A degree of uncertainty looms amongst Indian companies which are engaged in outsourced data processing activities mainly due to the applicability of GDPR and its implications on their businesses. Companies need to revisit their policies and procedures with respect to data privacy and protection.
“EU GDPR presents a golden opportunity to Indian data processing companies to revisit their data protection, information security and confidentiality policies and ensure compliance as per global standards.”
Navdeep Singh Ahluwalia
Head Network and Information Security
Dalmia Bharat Group
The European Union’s General Data Protection Regulation (the “GDPR”) is effective 25 May 2018 and is related to data privacy and protection. It aims to bring all the EU member states under one umbrella by enforcing a single data protection law and is intended to put guidelines and regulations on how data is processed, used, stored or exchanged. It applies to all the organizations that are registered in EU or have an establishment or subsidiary in EU. It also applies to organizations selling goods or services to citizens of the EU.

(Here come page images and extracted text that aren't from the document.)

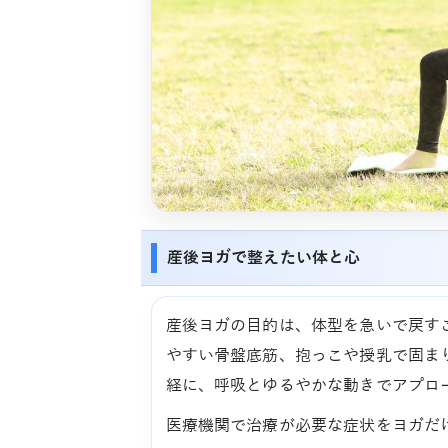
産後ヨガで整えたい体と心
産後ヨガの目的は、体型を急いで戻す
やすい骨盤底筋、抱っこや授乳で固ま
経に、呼吸とゆるやかな動きでアプロ
医療機関で治療が必要な症状をヨガだ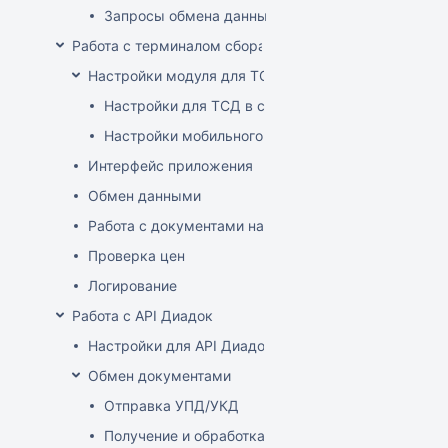
Запросы обмена данными
Работа с терминалом сбора данных (ТСД)
Настройки модуля для ТСД
Настройки для ТСД в системе
Настройки мобильного приложения
Интерфейс приложения
Обмен данными
Работа с документами на ТСД
Проверка цен
Логирование
Работа с API Диадок
Настройки для API Диадок
Обмен документами
Отправка УПД/УКД
Получение и обработка УПД/УКД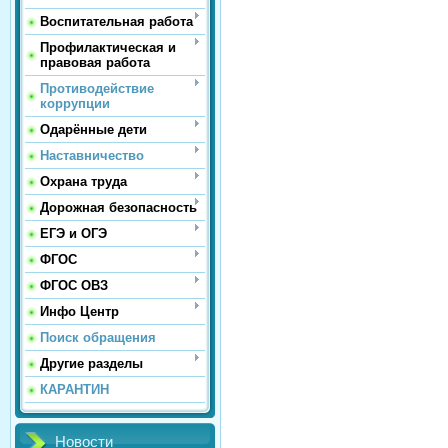
Воспитательная работа
Профилактическая и
правовая работа
Противодействие
коррупции
Одарённые дети
Наставничество
Охрана труда
Дорожная безопасность
ЕГЭ и ОГЭ
ФГОС
ФГОС ОВЗ
Инфо Центр
Поиск обращения
Другие разделы
КАРАНТИН
Новости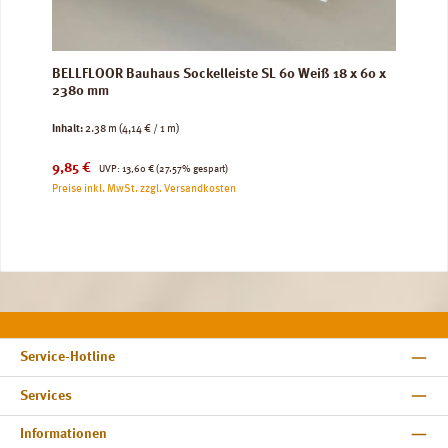
BELLFLOOR Bauhaus Sockelleiste SL 60 Weiß 18 x 60 x
2380 mm
Inhalt:
2.38 m
(4,14 € / 1 m)
Verkaufspreis:
Regulärer Preis:
9,85 €
UVP:
13,60 €
(27.57% gespart)
Preise inkl. MwSt. zzgl. Versandkosten
Service-Hotline
Services
Informationen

A degree of uncertainty looms amongst Indian companies which are engaged in outsourced data processing activities. This uncertainty is mainly due to the applicability of GDPR and its implications on their businesses. The penalty scheme mentioned in the GDPR is also a major concern for such companies since GDPR permits enforceability against a data processor directly. Companies need to revisit their policies and procedures with respect to data privacy and protection.
Article 3 (territorial scope) of GDPR will be applicable irrespective of the location whether processing happens in EU or outside and includes the operation performed on personal data such as collecting, recording, structuring, storing, using, disclosing by transmission and even includes erasing and destroying. So any Indian company processing the data will fall under the ambit of GDPR.
Indian companies are required to enter into a contract with the customer before undertaking any processing activity and following measures need to be implemented at the organization level –
- a) Pseudonymization and encryption of personal data
- b) Confidentiality and integrity of processing systems
- c) Restoration of availability and access to personal data after a physical or technical incident
Organizations need to notify the customer in the event of a personal data breach and need to do a data protection impact assessment immediately. Indian companies doing data processing for EU have to allow the customer to conduct an audit and inspection of its systems to be compliant.
The right of a data processor to subcontract their responsibility has been curtailed and made conditional. The ability of an Indian process outsourcing company to refuse flow-down of contractual obligations has been severely impacted.
Indian organizations engaged in data processing have gained access to the data of EU citizens which has brought them within the ambit of GDPR. Indian companies need to meet the adequacy requirements and privacy judgment which has presented several anecdotes for the consideration of the Legislature. This presents a golden opportunity to Indian data processing companies to revisit their data protection, information security and confidentiality policies and ensure compliance as per global standards.